Entrance onto the Davis Bend Preserve off of Sims Cemetery Road in Canmer, Kentucky.
A small but historic cemetery graces the property, with grave sites dating back to the early 1800’s and earlier. Among those buried here is Lt. Colonel John Adair, who served in the Confederate army during the Civil War and was the grandson of the state’s first Governor before Kentucky became a state.
This old tobacco barn no longer shelters tobacco leaves. Today, it provides shade and a rustic respite for people during occasional tours and educational programming at the Preserve.

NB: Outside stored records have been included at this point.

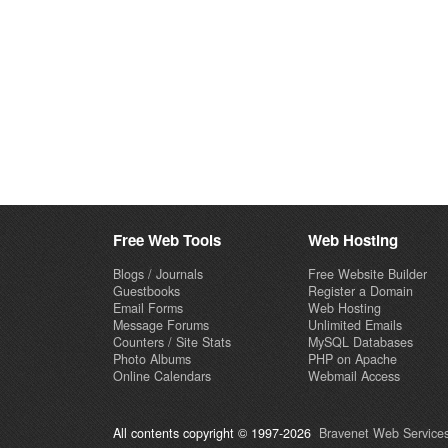
Free Web Tools
Web Hosting
Blogs / Journals
Free Website Builder
Guestbooks
Register a Domain
Email Forms
Web Hosting
Message Forums
Unlimited Emails
Counters / Site Stats
MySQL Databases
Photo Albums
PHP on Apache
Online Calendars
Webmail Access
All contents copyright © 1997-2026
Bravenet Web Services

This particular barn was recently carefully disassembled and salvaged for usable wood by a local barn wood salvage operation. TNC was able to retain some of the wood in order to complete repairs to the remaining barn.
This small sinkhole pond provides water and habitat for a multitude of creatures at Davis Bend. It also provides a great backdrop for discussions about karst geology!
A small two acre field within the Preserve was recently planted with a wide variety of trees that are native to Kentucky. We’re excited to watch these newly-planted trees grow into a beautiful arboretum that will be enjoyed in the years and decades to follow!
In 2011-2012, the Conservancy completed an extensive restoration project on former agricultural fields. Fields were treated to remove unwanted non-native vegetation, followed up with prescribed fire and then replanted with a blend of native prairie plant species.
This short path through the woods leads to a gravel bar on the Green River.
This gravel bar has served as the launch location for many a Conservancy-hosted float trip, and should serve that purpose for many years to come.
Look carefully at the details! This buck has only one of his antlers left. The fact that he had even one of his antlers remaining at this late Spring date (April 11) is even more unusual.
The elusive bobcat! Project Director Mike Hensley had seen this beautiful feline on more than one occasion, but it took a camera that was on-duty 24 hours a day to finally capture this grainy photo.